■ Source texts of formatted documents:
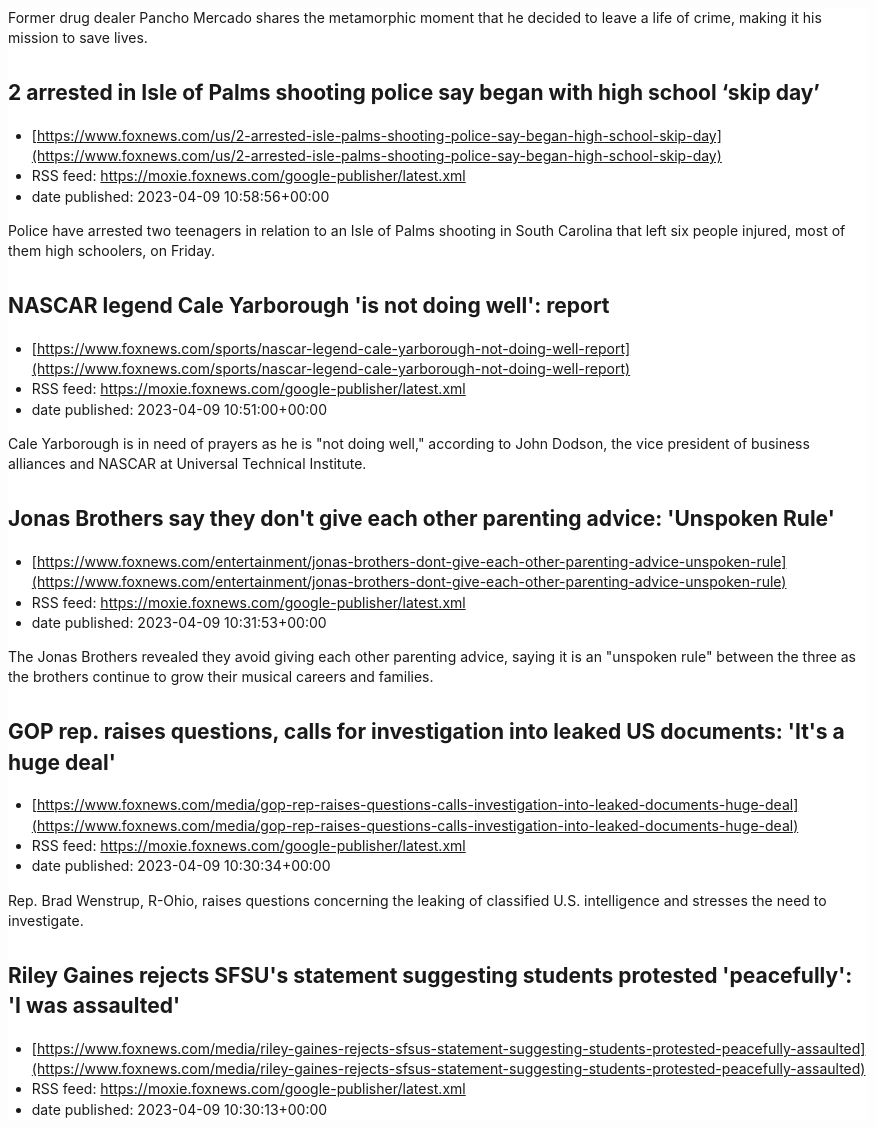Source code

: Former drug dealer Pancho Mercado shares the metamorphic moment that he decided to leave a life of crime, making it his mission to save lives.

## 2 arrested in Isle of Palms shooting police say began with high school ‘skip day’
 - [https://www.foxnews.com/us/2-arrested-isle-palms-shooting-police-say-began-high-school-skip-day](https://www.foxnews.com/us/2-arrested-isle-palms-shooting-police-say-began-high-school-skip-day)
 - RSS feed: https://moxie.foxnews.com/google-publisher/latest.xml
 - date published: 2023-04-09 10:58:56+00:00

Police have arrested two teenagers in relation to an Isle of Palms shooting in South Carolina that left six people injured, most of them high schoolers, on Friday.

## NASCAR legend Cale Yarborough 'is not doing well': report
 - [https://www.foxnews.com/sports/nascar-legend-cale-yarborough-not-doing-well-report](https://www.foxnews.com/sports/nascar-legend-cale-yarborough-not-doing-well-report)
 - RSS feed: https://moxie.foxnews.com/google-publisher/latest.xml
 - date published: 2023-04-09 10:51:00+00:00

Cale Yarborough is in need of prayers as he is &quot;not doing well,&quot; according to John Dodson, the vice president of business alliances and NASCAR at Universal Technical Institute.

## Jonas Brothers say they don't give each other parenting advice: 'Unspoken Rule'
 - [https://www.foxnews.com/entertainment/jonas-brothers-dont-give-each-other-parenting-advice-unspoken-rule](https://www.foxnews.com/entertainment/jonas-brothers-dont-give-each-other-parenting-advice-unspoken-rule)
 - RSS feed: https://moxie.foxnews.com/google-publisher/latest.xml
 - date published: 2023-04-09 10:31:53+00:00

The Jonas Brothers revealed they avoid giving each other parenting advice, saying it is an &quot;unspoken rule&quot; between the three as the brothers continue to grow their musical careers and families.

## GOP rep. raises questions, calls for investigation into leaked US documents: 'It's a huge deal'
 - [https://www.foxnews.com/media/gop-rep-raises-questions-calls-investigation-into-leaked-documents-huge-deal](https://www.foxnews.com/media/gop-rep-raises-questions-calls-investigation-into-leaked-documents-huge-deal)
 - RSS feed: https://moxie.foxnews.com/google-publisher/latest.xml
 - date published: 2023-04-09 10:30:34+00:00

Rep. Brad Wenstrup, R-Ohio, raises questions concerning the leaking of classified U.S. intelligence and stresses the need to investigate.

## Riley Gaines rejects SFSU's statement suggesting students protested 'peacefully': 'I was assaulted'
 - [https://www.foxnews.com/media/riley-gaines-rejects-sfsus-statement-suggesting-students-protested-peacefully-assaulted](https://www.foxnews.com/media/riley-gaines-rejects-sfsus-statement-suggesting-students-protested-peacefully-assaulted)
 - RSS feed: https://moxie.foxnews.com/google-publisher/latest.xml
 - date published: 2023-04-09 10:30:13+00:00
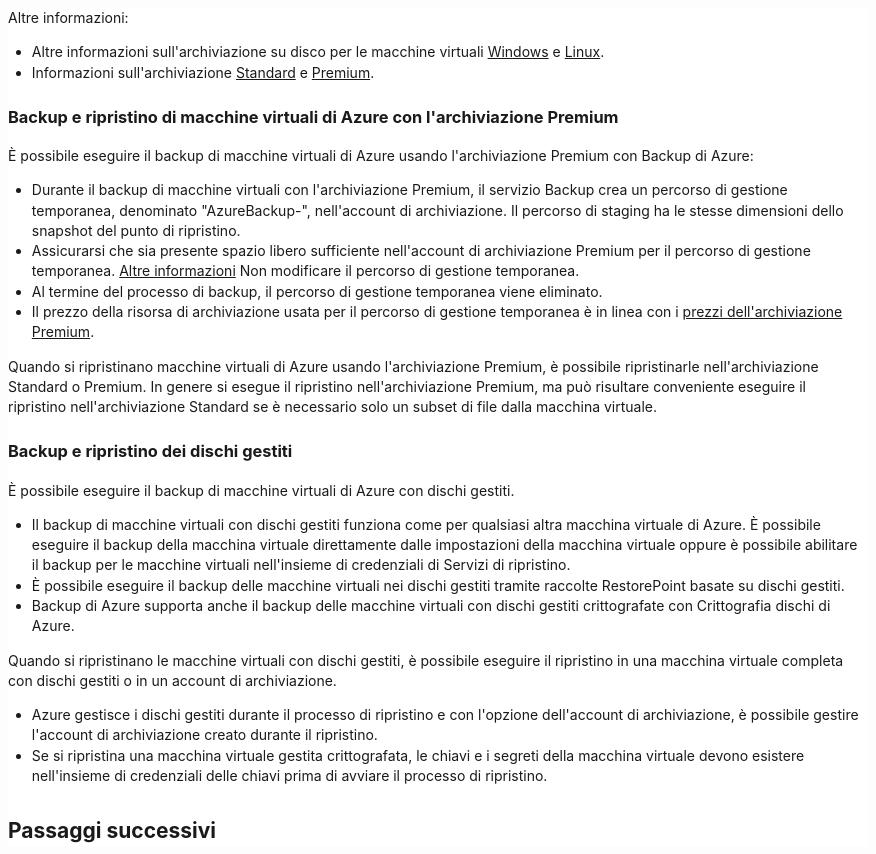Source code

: Altre informazioni:

- Altre informazioni sull'archiviazione su disco per le macchine virtuali [Windows](../virtual-machines/windows/about-disks-and-vhds.md) e [Linux](../virtual-machines/linux/about-disks-and-vhds.md).
- Informazioni sull'archiviazione [Standard](../virtual-machines/windows/standard-storage.md) e [Premium](../virtual-machines/windows/premium-storage.md).


### <a name="backing-up-and-restoring-azure-vms-with-premium-storage"></a>Backup e ripristino di macchine virtuali di Azure con l'archiviazione Premium 

È possibile eseguire il backup di macchine virtuali di Azure usando l'archiviazione Premium con Backup di Azure:

- Durante il backup di macchine virtuali con l'archiviazione Premium, il servizio Backup crea un percorso di gestione temporanea, denominato "AzureBackup-", nell'account di archiviazione. Il percorso di staging ha le stesse dimensioni dello snapshot del punto di ripristino.
- Assicurarsi che sia presente spazio libero sufficiente nell'account di archiviazione Premium per il percorso di gestione temporanea. [Altre informazioni](../virtual-machines/windows/premium-storage.md#scalability-and-performance-targets) Non modificare il percorso di gestione temporanea.
- Al termine del processo di backup, il percorso di gestione temporanea viene eliminato.
- Il prezzo della risorsa di archiviazione usata per il percorso di gestione temporanea è in linea con i [prezzi dell'archiviazione Premium](../virtual-machines/windows/premium-storage.md#pricing-and-billing).

Quando si ripristinano macchine virtuali di Azure usando l'archiviazione Premium, è possibile ripristinarle nell'archiviazione Standard o Premium. In genere si esegue il ripristino nell'archiviazione Premium, ma può risultare conveniente eseguire il ripristino nell'archiviazione Standard se è necessario solo un subset di file dalla macchina virtuale.

### <a name="backing-up-and-restoring-managed-disks"></a>Backup e ripristino dei dischi gestiti

È possibile eseguire il backup di macchine virtuali di Azure con dischi gestiti.
- Il backup di macchine virtuali con dischi gestiti funziona come per qualsiasi altra macchina virtuale di Azure. È possibile eseguire il backup della macchina virtuale direttamente dalle impostazioni della macchina virtuale oppure è possibile abilitare il backup per le macchine virtuali nell'insieme di credenziali di Servizi di ripristino.
- È possibile eseguire il backup delle macchine virtuali nei dischi gestiti tramite raccolte RestorePoint basate su dischi gestiti.
- Backup di Azure supporta anche il backup delle macchine virtuali con dischi gestiti crittografate con Crittografia dischi di Azure.

Quando si ripristinano le macchine virtuali con dischi gestiti, è possibile eseguire il ripristino in una macchina virtuale completa con dischi gestiti o in un account di archiviazione.
- Azure gestisce i dischi gestiti durante il processo di ripristino e con l'opzione dell'account di archiviazione, è possibile gestire l'account di archiviazione creato durante il ripristino.
- Se si ripristina una macchina virtuale gestita crittografata, le chiavi e i segreti della macchina virtuale devono esistere nell'insieme di credenziali delle chiavi prima di avviare il processo di ripristino.




## <a name="next-steps"></a>Passaggi successivi
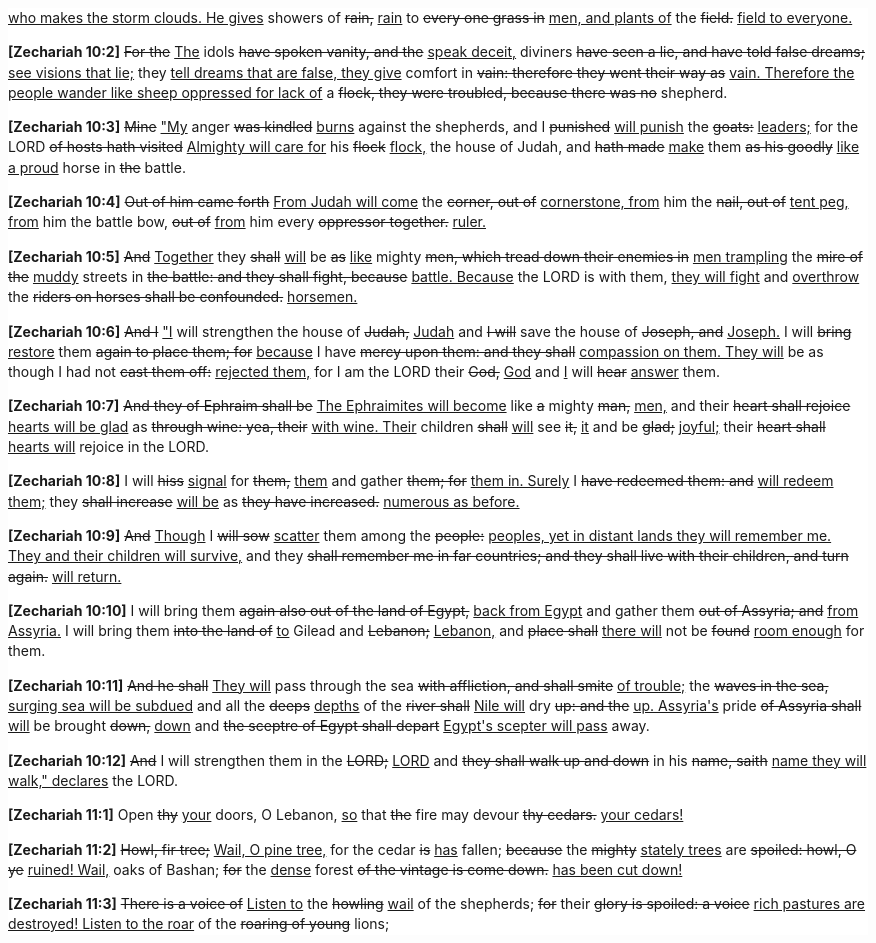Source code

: <ins>who makes the storm clouds. He gives</ins> showers of <del>rain,</del> <ins>rain</ins> to <del>every one grass in</del> <ins>men, and plants of</ins> the <del>field.</del> <ins>field to everyone.</ins></p><p><b>[Zechariah 10:2]</b> <del>For the</del> <ins>The</ins> idols <del>have spoken vanity, and the</del> <ins>speak deceit,</ins> diviners <del>have seen a lie, and have told false dreams;</del> <ins>see visions that lie;</ins> they <ins>tell dreams that are false, they give</ins> comfort in <del>vain: therefore they went their way as</del> <ins>vain. Therefore the people wander like sheep oppressed for lack of</ins> a <del>flock, they were troubled, because there was no</del> shepherd.</p><p><b>[Zechariah 10:3]</b> <del>Mine</del> <ins>"My</ins> anger <del>was kindled</del> <ins>burns</ins> against the shepherds, and I <del>punished</del> <ins>will punish</ins> the <del>goats:</del> <ins>leaders;</ins> for the LORD <del>of hosts hath visited</del> <ins>Almighty will care for</ins> his <del>flock</del> <ins>flock,</ins> the house of Judah, and <del>hath made</del> <ins>make</ins> them <del>as his goodly</del> <ins>like a proud</ins> horse in <del>the</del> battle.</p><p><b>[Zechariah 10:4]</b> <del>Out of him came forth</del> <ins>From Judah will come</ins> the <del>corner, out of</del> <ins>cornerstone, from</ins> him the <del>nail, out of</del> <ins>tent peg, from</ins> him the battle bow, <del>out of</del> <ins>from</ins> him every <del>oppressor together.</del> <ins>ruler.</ins></p><p><b>[Zechariah 10:5]</b> <del>And</del> <ins>Together</ins> they <del>shall</del> <ins>will</ins> be <del>as</del> <ins>like</ins> mighty <del>men, which tread down their enemies in</del> <ins>men trampling</ins> the <del>mire of the</del> <ins>muddy</ins> streets in <del>the battle: and they shall fight, because</del> <ins>battle. Because</ins> the LORD is with them, <ins>they will fight</ins> and <ins>overthrow</ins> the <del>riders on horses shall be confounded.</del> <ins>horsemen.</ins></p><p><b>[Zechariah 10:6]</b> <del>And I</del> <ins>"I</ins> will strengthen the house of <del>Judah,</del> <ins>Judah</ins> and <del>I will</del> save the house of <del>Joseph, and</del> <ins>Joseph.</ins> I will <del>bring</del> <ins>restore</ins> them <del>again to place them; for</del> <ins>because</ins> I have <del>mercy upon them: and they shall</del> <ins>compassion on them. They will</ins> be as though I had not <del>cast them off:</del> <ins>rejected them,</ins> for I am the LORD their <del>God,</del> <ins>God</ins> and <ins>I</ins> will <del>hear</del> <ins>answer</ins> them.</p><p><b>[Zechariah 10:7]</b> <del>And they of Ephraim shall be</del> <ins>The Ephraimites will become</ins> like <del>a</del> mighty <del>man,</del> <ins>men,</ins> and their <del>heart shall rejoice</del> <ins>hearts will be glad</ins> as <del>through wine: yea, their</del> <ins>with wine. Their</ins> children <del>shall</del> <ins>will</ins> see <del>it,</del> <ins>it</ins> and be <del>glad;</del> <ins>joyful;</ins> their <del>heart shall</del> <ins>hearts will</ins> rejoice in the LORD.</p><p><b>[Zechariah 10:8]</b> I will <del>hiss</del> <ins>signal</ins> for <del>them,</del> <ins>them</ins> and gather <del>them; for</del> <ins>them in. Surely</ins> I <del>have redeemed them: and</del> <ins>will redeem them;</ins> they <del>shall increase</del> <ins>will be</ins> as <del>they have increased.</del> <ins>numerous as before.</ins></p><p><b>[Zechariah 10:9]</b> <del>And</del> <ins>Though</ins> I <del>will sow</del> <ins>scatter</ins> them among the <del>people:</del> <ins>peoples, yet in distant lands they will remember me. They and their children will survive,</ins> and they <del>shall remember me in far countries; and they shall live with their children, and turn again.</del> <ins>will return.</ins></p><p><b>[Zechariah 10:10]</b> I will bring them <del>again also out of the land of Egypt,</del> <ins>back from Egypt</ins> and gather them <del>out of Assyria; and</del> <ins>from Assyria.</ins> I will bring them <del>into the land of</del> <ins>to</ins> Gilead and <del>Lebanon;</del> <ins>Lebanon,</ins> and <del>place shall</del> <ins>there will</ins> not be <del>found</del> <ins>room enough</ins> for them.</p><p><b>[Zechariah 10:11]</b> <del>And he shall</del> <ins>They will</ins> pass through the sea <del>with affliction, and shall smite</del> <ins>of trouble;</ins> the <del>waves in the sea,</del> <ins>surging sea will be subdued</ins> and all the <del>deeps</del> <ins>depths</ins> of the <del>river shall</del> <ins>Nile will</ins> dry <del>up: and the</del> <ins>up. Assyria's</ins> pride <del>of Assyria shall</del> <ins>will</ins> be brought <del>down,</del> <ins>down</ins> and <del>the sceptre of Egypt shall depart</del> <ins>Egypt's scepter will pass</ins> away.</p><p><b>[Zechariah 10:12]</b> <del>And</del> I will strengthen them in the <del>LORD;</del> <ins>LORD</ins> and <del>they shall walk up and down</del> in his <del>name, saith</del> <ins>name they will walk," declares</ins> the LORD.</p><p><b>[Zechariah 11:1]</b> Open <del>thy</del> <ins>your</ins> doors, O Lebanon, <ins>so</ins> that <del>the</del> fire may devour <del>thy cedars.</del> <ins>your cedars!</ins></p><p><b>[Zechariah 11:2]</b> <del>Howl, fir tree;</del> <ins>Wail, O pine tree,</ins> for the cedar <del>is</del> <ins>has</ins> fallen; <del>because</del> the <del>mighty</del> <ins>stately trees</ins> are <del>spoiled: howl, O ye</del> <ins>ruined! Wail,</ins> oaks of Bashan; <del>for</del> the <ins>dense</ins> forest <del>of the vintage is come down.</del> <ins>has been cut down!</ins></p><p><b>[Zechariah 11:3]</b> <del>There is a voice of</del> <ins>Listen to</ins> the <del>howling</del> <ins>wail</ins> of the shepherds; <del>for</del> their <del>glory is spoiled: a voice</del> <ins>rich pastures are destroyed! Listen to the roar</ins> of the <del>roaring of young</del> lions;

■ Problem requirements: Copy each line in the entries above where the word "quot" shows up.

■ Output below:
Cale Yarborough is in need of prayers as he is &quot;not doing well,&quot; according to John Dodson, the vice president of business alliances and NASCAR at Universal Technical Institute.
The Jonas Brothers revealed they avoid giving each other parenting advice, saying it is an &quot;unspoken rule&quot; between the three as the brothers continue to grow their musical careers and families.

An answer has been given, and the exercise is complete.